Immature Plumage

Top Photo: Adult male hooded merganser.

The next time you’re down in our wetlands, scrutinize the female mergansers. One of them may be a male.

Adult male hooded mergansers (photo above) are easy to pick out in a crowd. Their chestnut sides, black back, black and white breast, black and white crested head, and amber eye stand out, for sure.

Females are a bit more cryptically plumaged. They’re the ones who will be incubating the eggs inside a tree-cavity nest (or nest box), and trying to remain inconspicuous as they slip in and out of the cavity to eat and stretch.

Female hooded mergansers.

But, this post is about plumage, not nesting behavior. The immature males, the males hatched out last spring and summer, may wear a plumage very similar to females at this time of year, with subtle differences not easily noticed unless you’re looking for them.

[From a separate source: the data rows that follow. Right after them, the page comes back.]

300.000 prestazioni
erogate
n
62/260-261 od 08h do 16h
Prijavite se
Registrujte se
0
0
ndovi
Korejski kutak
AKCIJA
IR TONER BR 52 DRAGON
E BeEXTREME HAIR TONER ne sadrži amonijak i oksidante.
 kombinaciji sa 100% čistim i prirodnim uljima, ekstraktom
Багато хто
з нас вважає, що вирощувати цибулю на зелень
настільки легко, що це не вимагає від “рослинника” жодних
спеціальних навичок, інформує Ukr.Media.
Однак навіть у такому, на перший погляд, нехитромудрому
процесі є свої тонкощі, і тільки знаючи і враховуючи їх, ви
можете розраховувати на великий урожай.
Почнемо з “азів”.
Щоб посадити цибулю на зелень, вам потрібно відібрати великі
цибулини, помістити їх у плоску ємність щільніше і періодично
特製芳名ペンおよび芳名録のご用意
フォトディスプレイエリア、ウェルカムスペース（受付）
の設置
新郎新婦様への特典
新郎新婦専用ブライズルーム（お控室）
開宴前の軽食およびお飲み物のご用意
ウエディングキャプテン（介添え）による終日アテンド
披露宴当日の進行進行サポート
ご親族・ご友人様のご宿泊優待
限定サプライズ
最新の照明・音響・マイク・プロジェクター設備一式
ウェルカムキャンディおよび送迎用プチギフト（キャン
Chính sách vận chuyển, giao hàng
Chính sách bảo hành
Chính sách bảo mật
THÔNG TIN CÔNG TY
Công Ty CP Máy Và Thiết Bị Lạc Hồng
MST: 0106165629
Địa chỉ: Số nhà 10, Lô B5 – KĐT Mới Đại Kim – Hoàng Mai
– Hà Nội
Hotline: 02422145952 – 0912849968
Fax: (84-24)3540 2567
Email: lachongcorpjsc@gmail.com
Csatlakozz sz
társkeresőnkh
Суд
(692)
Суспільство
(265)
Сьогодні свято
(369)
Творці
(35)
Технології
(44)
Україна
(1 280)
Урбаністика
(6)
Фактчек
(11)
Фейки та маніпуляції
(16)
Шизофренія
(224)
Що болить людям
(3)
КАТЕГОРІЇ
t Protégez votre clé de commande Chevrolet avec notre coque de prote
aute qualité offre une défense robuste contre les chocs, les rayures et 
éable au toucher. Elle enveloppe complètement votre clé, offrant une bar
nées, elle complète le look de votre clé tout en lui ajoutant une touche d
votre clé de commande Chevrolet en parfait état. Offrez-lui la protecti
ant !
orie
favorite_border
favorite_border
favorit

Male hooded merganser in immature plumage.

Two field marks are all you need to distinguish between the female and immature plumaged male hoody. The male’s eyes are light-colored, orangey or amber, and their bills are black throughout, not orangish with a black tip as in female bills. Ligtht eye and dark bill in immature male, dark eye and light bill in female.

Immature male (left) and female hooded merganser.

So, if you’re walking through Explore the Wild and you see the mergansers swimming about, give a closer look at the less colorful females. See if you can spot a young male in the bunch.